→ Data to examine:

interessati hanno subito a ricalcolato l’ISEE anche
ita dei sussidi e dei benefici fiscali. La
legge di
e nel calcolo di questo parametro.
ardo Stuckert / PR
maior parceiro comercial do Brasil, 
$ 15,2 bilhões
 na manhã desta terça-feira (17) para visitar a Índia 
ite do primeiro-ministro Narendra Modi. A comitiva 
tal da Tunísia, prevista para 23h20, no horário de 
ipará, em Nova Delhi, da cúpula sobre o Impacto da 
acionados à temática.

...

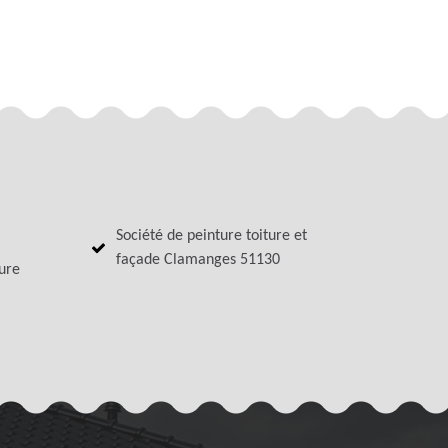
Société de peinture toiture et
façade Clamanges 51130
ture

==

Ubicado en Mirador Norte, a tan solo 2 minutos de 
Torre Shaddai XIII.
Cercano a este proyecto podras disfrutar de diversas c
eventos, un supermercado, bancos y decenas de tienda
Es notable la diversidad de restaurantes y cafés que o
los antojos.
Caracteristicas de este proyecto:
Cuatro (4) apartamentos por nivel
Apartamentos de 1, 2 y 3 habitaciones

→ Exercise brief: Wherever the word "proyecto" appears in a line of the data above, copy that line.

→ Answer box:
Cercano a este proyecto podras disfrutar de diversas c
Caracteristicas de este proyecto:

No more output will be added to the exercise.